Histories: Trempealeau Co. Historical Accounts:
"Trempealeau County" by Clarence J. Gamroth:
Volume 1A:
Miscellaneous: "Dead, But
Still Alive" - A Horror Story
by Frances Saether, 1947
This story may seem fantastic to you, but to those who witnessed it, it
is true as real life.
In the year 1860, my grandfather, Lewis A Winsnad, as a boy lived in
Thelster County, Iowa, where this incident happened.
A friend of his father was the husband of the victim. The victim,
a beautiful woman of thirty-five, with wavy brown hair died very
suddenly. In those times when there were no undertakers, it was
said that some of the people who were buried weren't actually
dead. They called it "skin dead", which meant people could not
feel life in a seemingly dead person, but they were really still alive.
The husband believing this is what happened to his wife, kept her body
in their home for four days. The mayor of the city in which he
lived came to his home and told him he had to bury her regardless of
what he believed. The funeral took place the following day.
That night when he fell asleep, he dreamed she came to life and was
calling for him. He sat straight up in bed and screamed.
This startled him so that he just sat in a daze until the crack of dawn.
Suddenly he realized he had to find out or go insane. Leaving the
house in a hurry, he found his way to the grave yard. The smell
of fresh earth was in the early morning air as he dug with a furious
determination. Finally he struck something solid. Clearing
it off, he slowly opened the coffin.
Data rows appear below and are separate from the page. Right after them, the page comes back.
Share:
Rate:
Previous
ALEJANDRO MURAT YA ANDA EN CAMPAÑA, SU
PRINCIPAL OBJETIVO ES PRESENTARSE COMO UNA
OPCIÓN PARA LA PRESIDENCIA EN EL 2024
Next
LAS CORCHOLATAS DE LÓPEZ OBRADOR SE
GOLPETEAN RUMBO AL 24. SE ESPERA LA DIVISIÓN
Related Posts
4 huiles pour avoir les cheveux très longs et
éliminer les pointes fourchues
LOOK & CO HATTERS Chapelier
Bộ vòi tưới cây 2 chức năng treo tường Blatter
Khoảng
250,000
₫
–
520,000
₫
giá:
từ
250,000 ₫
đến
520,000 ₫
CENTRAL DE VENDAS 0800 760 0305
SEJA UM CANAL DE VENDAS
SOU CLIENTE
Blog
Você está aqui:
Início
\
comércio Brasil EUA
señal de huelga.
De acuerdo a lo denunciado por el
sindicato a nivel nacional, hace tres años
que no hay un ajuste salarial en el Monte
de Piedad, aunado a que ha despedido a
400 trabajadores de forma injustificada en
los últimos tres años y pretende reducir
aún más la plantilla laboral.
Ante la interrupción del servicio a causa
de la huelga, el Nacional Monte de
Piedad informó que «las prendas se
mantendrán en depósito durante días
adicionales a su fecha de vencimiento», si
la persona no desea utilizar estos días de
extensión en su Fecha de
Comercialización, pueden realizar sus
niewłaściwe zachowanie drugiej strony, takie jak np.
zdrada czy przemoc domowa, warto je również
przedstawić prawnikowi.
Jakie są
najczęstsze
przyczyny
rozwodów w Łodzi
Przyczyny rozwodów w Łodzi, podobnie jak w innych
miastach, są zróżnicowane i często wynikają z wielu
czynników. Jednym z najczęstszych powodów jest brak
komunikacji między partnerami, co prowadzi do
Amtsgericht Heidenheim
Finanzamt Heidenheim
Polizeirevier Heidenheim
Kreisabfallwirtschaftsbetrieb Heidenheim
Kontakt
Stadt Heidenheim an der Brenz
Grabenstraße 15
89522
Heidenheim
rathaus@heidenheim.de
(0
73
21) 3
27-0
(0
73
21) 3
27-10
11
Her lovely body was
shattered beyond recognition. Glass and long strands of her once
beautiful hair were clutched in her hand and scattered around her.
It is believed that the minute her grave had been covered and there
wasn't any means of breathing, she came back to life. The coffins
at that time were partly lined with glass. In her frantic attempt
to escape this fatal ending, she struggled only to be killed by the
falling glass and lack of air.
This seems just as unreal to me as it probably does to you.
Things like this do not happen now and happened very frequently
then. Maybe this is why we find it so hard to believe.
This story was told to me by my grandfather, who later moved to Borst
Valley in Trempealeau County. Grandfather had passed to another
world, but the story still lives with the family he left behind.